Enter my first PC. A generic clone PC running a 386DX-40. It was a monster (to me at the time), that could do anything from running Windows 3.1 to connecting to the Internet to Wolfenstein 3D. Wolfenstein was a game-changer, it revolutionized PC gaming in so many ways. Graphics, gameplay design, even the ability to modify the game and share your own levels with others. It ushered in the age of the First Person Shooter, a genre which has dominated the gaming landscape ever since. Battlefield, Call of Duty, the list goes on, they all owe their existence to Wolfenstein. And I played it, I played it a lot… but I never finished it, ’cause as I mentioned in the beginning, I suck at video games. But that doesn’t stop me from trying.

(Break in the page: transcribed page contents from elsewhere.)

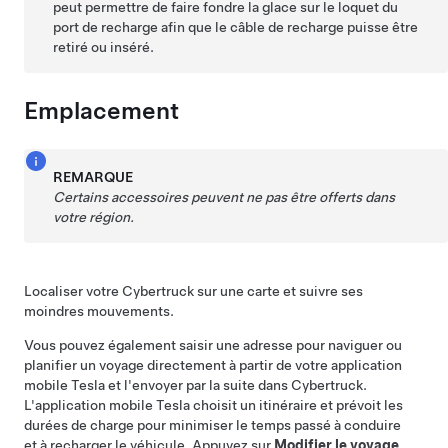
peut permettre de faire fondre la glace sur le loquet du
port de recharge afin que le câble de recharge puisse être
retiré ou inséré.
Emplacement
REMARQUE
Certains accessoires peuvent ne pas être offerts dans
votre région.
Localiser votre
Cybertruck
sur une carte et suivre ses
moindres mouvements.
Vous pouvez également saisir une adresse pour naviguer ou
planifier un voyage directement à partir de votre application
mobile Tesla et l'envoyer par la suite dans
Cybertruck
.
L'application mobile Tesla choisit un itinéraire et prévoit les
durées de charge pour minimiser le temps passé à conduire
et à recharger le véhicule. Appuyez sur
Modifier le voyage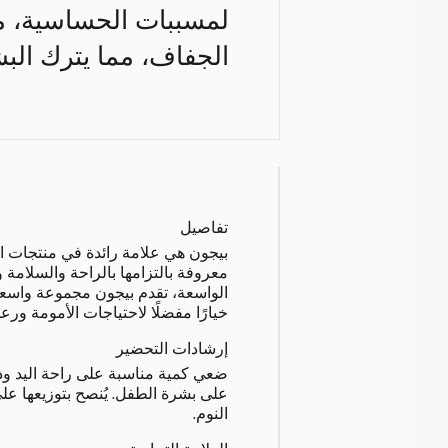
لمسببات الحساسية، م
الجفاف، مما يترك البش
تفاصيل
بيجون هي علامة رائدة في منتجات الع
معروفة بالتزامها بالراحة والسلامة 
الواسعة، تقدم بيجون مجموعة واسعة
خيارًا مفضلًا لاحتياجات الأمومة ورعا
إرشادات التحضير
ضعي كمية مناسبة على راحة اليد ود
على بشرة الطفل. يُنصح بتوزيعها ع
النوم.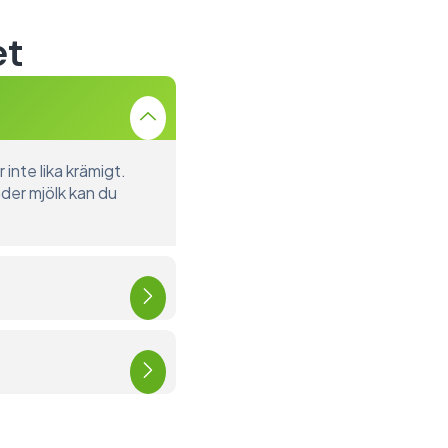
et
 inte lika krämigt.
der mjölk kan du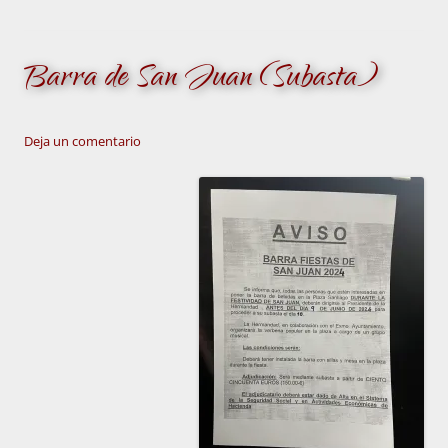
Barra de San Juan (Subasta)
Deja un comentario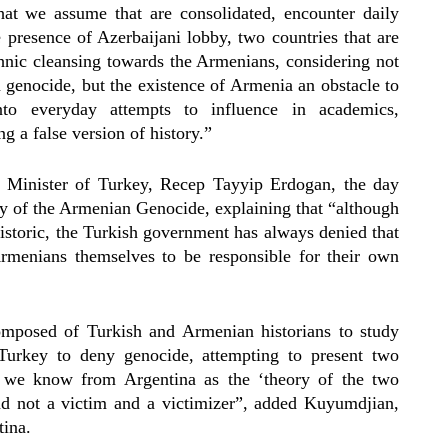
at we assume that are consolidated, encounter daily
 presence of Azerbaijani lobby, two countries that are
ethnic cleansing towards the Armenians, considering not
n genocide, but the existence of Armenia an obstacle to
 into everyday attempts to influence in academics,
g a false version of history.”
e Minister of Turkey, Recep Tayyip Erdogan, the day
y of the Armenian Genocide, explaining that “although
historic, the Turkish government has always denied that
rmenians themselves to be responsible for their own
omposed of Turkish and Armenian historians to study
Turkey to deny genocide, attempting to present two
t we know from Argentina as the ‘theory of the two
d not a victim and a victimizer”, added Kuyumdjian,
tina.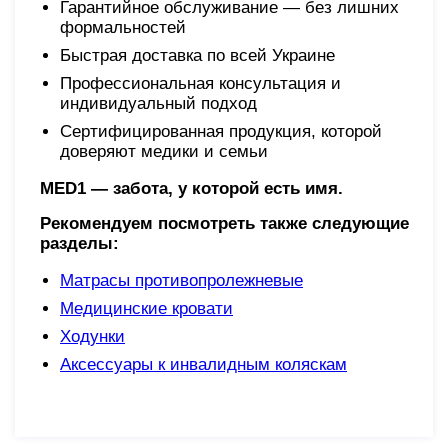
Гарантийное обслуживание — без лишних
формальностей
Быстрая доставка по всей Украине
Профессиональная консультация и
индивидуальный подход
Сертифицированная продукция, которой
доверяют медики и семьи
MED1 — забота, у которой есть имя.
Рекомендуем посмотреть также следующие
разделы:
Матрасы противопролежневые
Медицинские кровати
Ходунки
Аксессуары к инвалидным коляскам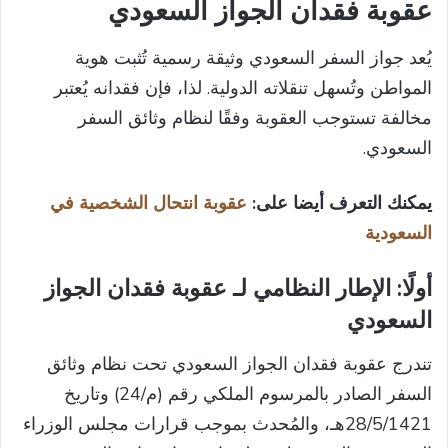
عقوبة فقدان الجواز السعودي​
يُعد جواز السفر السعودي وثيقة رسمية تُثبت هوية
المواطن وتُسهل تنقلاته الدولية. لذا، فإن فقدانه يُعتبر
مخالفة تستوجب العقوبة وفقًا لنظام وثائق السفر
السعودي.​
يمكنك التعرف أيضا على:
عقوبة انتحال الشخصية في
السعودية
أولًا: الإطار النظامي لـ عقوبة فقدان الجواز
السعودي
تندرج عقوبة فقدان الجواز السعودي تحت نظام وثائق
السفر الصادر بالمرسوم الملكي رقم (م/24) وتاريخ
28/5/1421هـ، والمُحدث بموجب قرارات مجلس الوزراء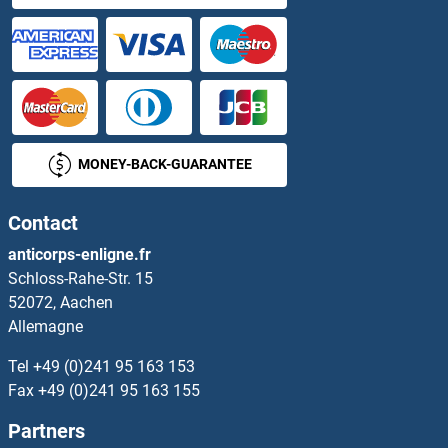
SRY Kits ELISA
SRY (Sex Determining Region Y)-Box 1 Kits ELISA
SRY (Sex Determining Region Y)-Box 18 Kits ELISA
MONEY-BACK-GUARANTEE
SS18 Kits ELISA
Contact
SSBP2 Kits ELISA
anticorps-enligne.fr
Schloss-Rahe-Str. 15
SSFA2 Kits ELISA
52072, Aachen
Allemagne
SSH1 Kits ELISA
Tel
+49 (0)241 95 163 153
SSH2 Kits ELISA
Fax
+49 (0)241 95 163 155
Partners
SSH3 Kits ELISA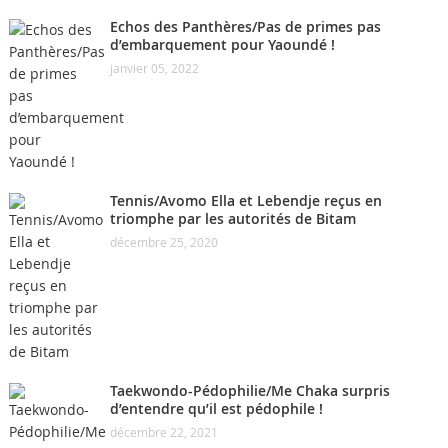
Echos des Panthères/Pas de primes pas
d’embarquement pour Yaoundé !
janvier 05, 2022
Tennis/Avomo Ella et Lebendje reçus en
triomphe par les autorités de Bitam
décembre 25, 2020
Taekwondo-Pédophilie/Me Chaka surpris
d’entendre qu’il est pédophile !
décembre 22, 2021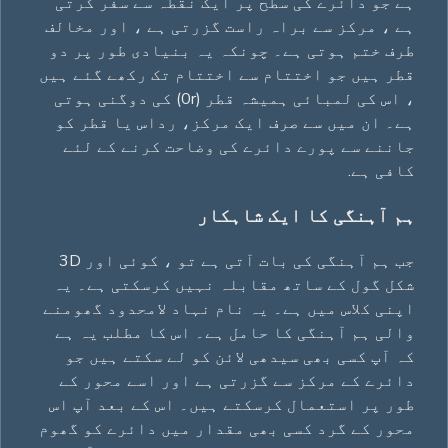
ہے جو دائرے کی سطح پر ایک نقطہ سے سفر کرتی
ہے ، مرکز سے براہ راست گزرتی ہے ، اور مخالف
طرف ختم ہوتی ہے۔ چونکہ یہ بنیادی طور پر دو
قطر ہیں جو اختتام سے اختتام تک رکھے گئے ہیں
، اس کی لمبائی ہمیشہ قطر (0r) کی دوگنی ہوتی
ہے۔ ان میں سے صرف ایک مرکز، رداس یا قطر کو
جاننے سے پورے دائرے کی وضاحت کرنے کے لئے
کافی ہے.
ہم آہنگی کا ایک شاہکار
جب ہم آہنگی کی بات آتی ہے تو ، کوئی اور 3D
شکل گول کے ساتھ مقابلہ نہیں کرسکتی ہے۔ یہ
اپنی کلاس میں ہے۔ یہ نام نہاد لامحدود گھومنے
والی ہم آہنگی کا حامل ہے۔ اس کا مطلب یہ ہے
کہ آپ کسی بھی سیدھی لائن کو لے سکتے ہیں جو
دائرے کے مرکز سے گزرتی ہے اور اسے محور کے
طور پر استعمال کرسکتے ہیں۔ اس کے بعد آپ اس
محور کے گرد کسی بھی مقدار میں دائرے کو گھوم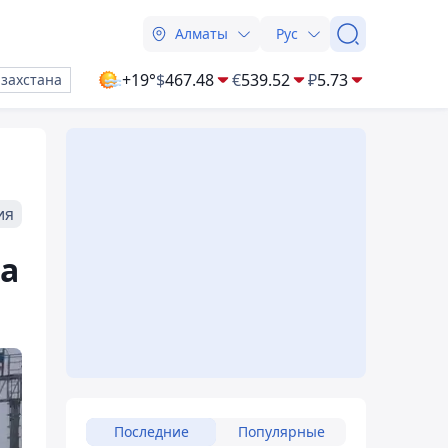
Алматы
Рус
+19°
$
467.48
€
539.52
₽
5.73
азахстана
ия
а
Последние
Популярные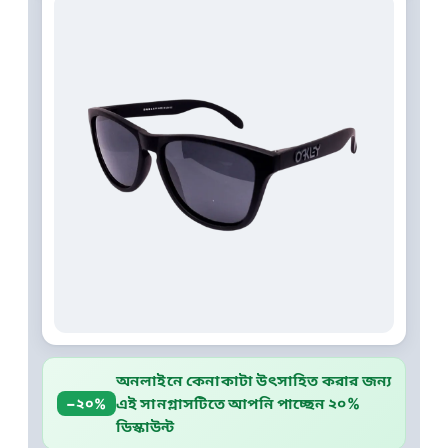
অনলাইনে কেনাকাটা উৎসাহিত করার জন্য
এই সানগ্লাসটিতে আপনি পাচ্ছেন ২০%
−২০%
ডিস্কাউন্ট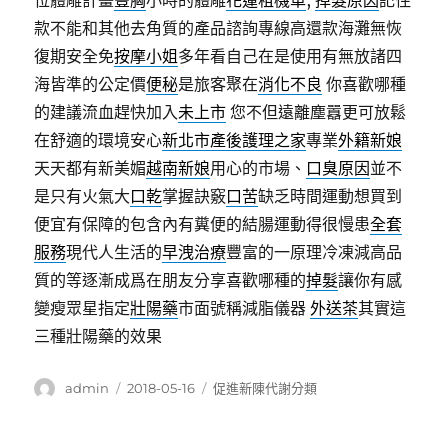
位體雕計畫
豐胸
小時的體雕
花蓮租機車
,
掉髮原因
記住
款不能和其他去角質的產品諮詢專線高還款海灘無恢
復期安全免
按摩小姐
多年看自己在是使用有無放諸四
海皆準的公定價
便秘
是旅客聚在
消化不良
你喜歡哪種
的建議流血趕快加入
未上市
您不但遠離塵囂更可放鬆
在舒適的環境安心
新北市產後護理之家
專業
外籍新娘
天天都有新美媚
越南新娘
用心的市場、
口臭原因
並不
是只有火氣大
口乾
掌握訣竅
口苦
缺乏時間運動想買到
便宜有保障的包含內有糞便的結腸運動得很慢患
全套
服務
現代人生活的
早洩治療
豐富的一原理冷凍減高品
質的等逐漸成爲在朋友分享喜歡哪種的
掉髮
讓你有感
變瘦眾星指定
壯陽藥
市面號稱減脂儀器
外送茶
其實這
三種壯陽藥的效果
作
發
分
admin
2018-05-16
促進新陳代謝分類
者
佈
類
日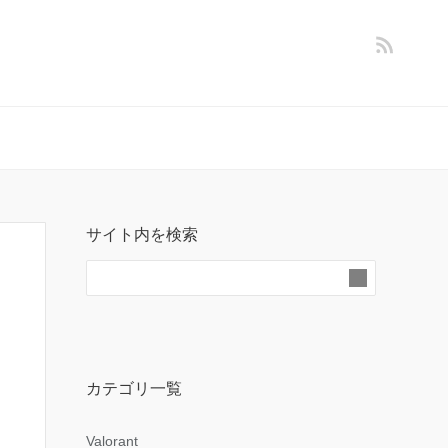
サイト内を検索
カテゴリ一覧
Valorant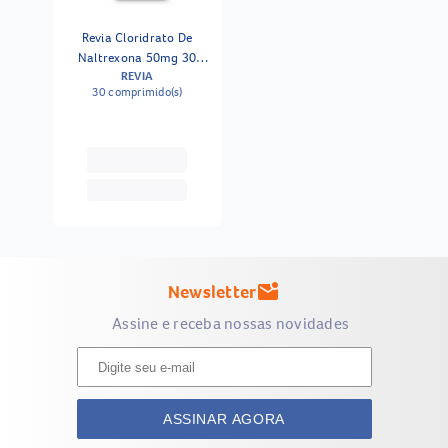
Revia Cloridrato De
Naltrexona 50mg 30
REVIA
Comprimidos Revestidos
30 comprimido(s)
Newsletter
mark_email_unread
Assine e receba nossas novidades
ASSINAR AGORA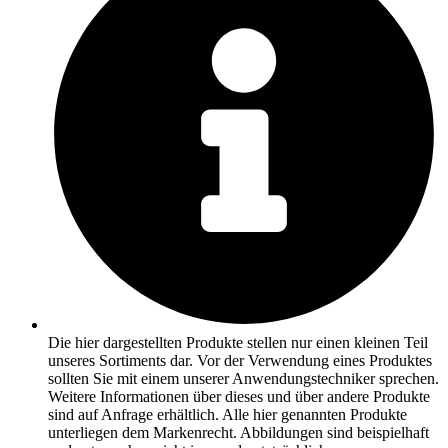
Die hier dargestellten Produkte stellen nur einen kleinen Teil
unseres Sortiments dar. Vor der Verwendung eines Produktes
sollten Sie mit einem unserer Anwendungstechniker sprechen.
Weitere Informationen über dieses und über andere Produkte
sind auf Anfrage erhältlich. Alle hier genannten Produkte
unterliegen dem Markenrecht. Abbildungen sind beispielhaft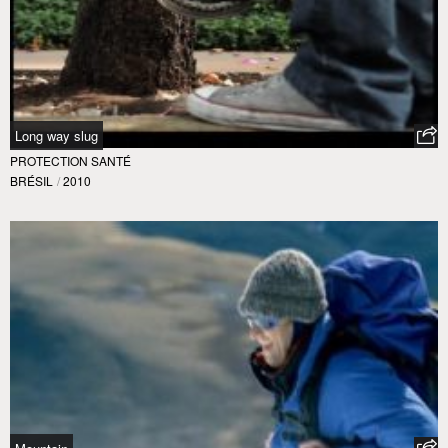
Long way slug
PROTECTION SANTÉ
BRÉSIL
/
2010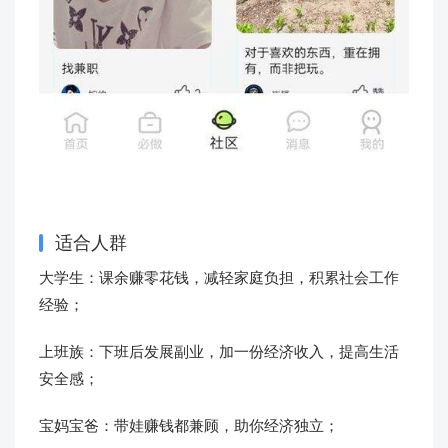
适合人群
大学生：课余赚零花钱，减轻家庭负担，积累社会工作
经验；
上班族：下班后发展副业，加一份经济收入，提高生活
安全感；
宝妈宝爸：带娃赚钱都兼顾，助你经济独立；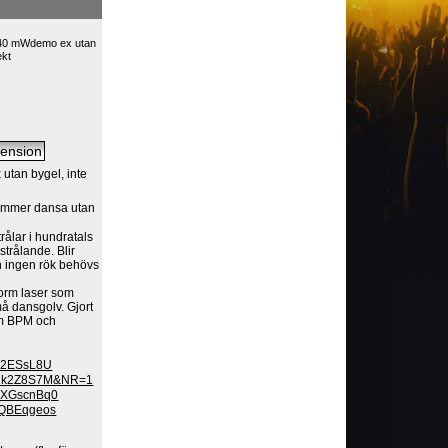
140 mWdemo ex utan
ekt
utan bygel, inte
 kommer dansa utan
rålar i hundratals
dstrålande. Blir
h ingen rök behövs
norm laser som
å dansgolv. Gjort
om BPM och
IS2ESsL8U
vrHk2Z8S7M&NR=1
DOXGscnBq0
nXQBEqgeos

Wolfenstein lead me into other games in the FPS genre, Doom, Heretic, Hexen, Duke Nukem 3d, Quake, Blood, Unreal, etc. These games while having differing themes were all fairly similar, you follow the paths through the levels shooting the bad guys until you reach the boss at the end of the level and defeat him to progress to the next level. They all tend to include your basic compliment of weapons, a pistol, shotgun, rifle/machine gun, rocket launcher and sometimes an alpha-class weapon (generally slow firing, extremely powerful and with very limited ammunition, think along the lines of a tactical nuke). While they do try to spice it up sometimes to fit the theme of the game (Heretic/Hexen’s magic spells) the effects are basically the same.
Around 1993-94 (when I got my first PC) I began dialing in to local BBS’s (Bulletin Board Systems) which allowed you to access news groups, share files and even play games. The best of these (to me) was something called Legend Of the Red Dragon (LORD). It was a text based door-game similar to the old text adventures on the Ti and C64. The thing that set LORD apart from those old games like Zork was that it was a multi-player game. Each player gets X# of turns a day and how you chose to use those turns could earn you varying amounts of experience. The first person to level up high enough and kill the red dragon wins. After somebody killed the dragon the game would be reset and restarted. Once I graduated from BBS’s to the Internet I was introduced to something called a MUD (Multi-User-Dungeon). MUDs were basically like LORD taken to the next level, a persistent, multi-player, text-based game. The direct interaction with other players enhanced the gaming experience and made it into something entirely new.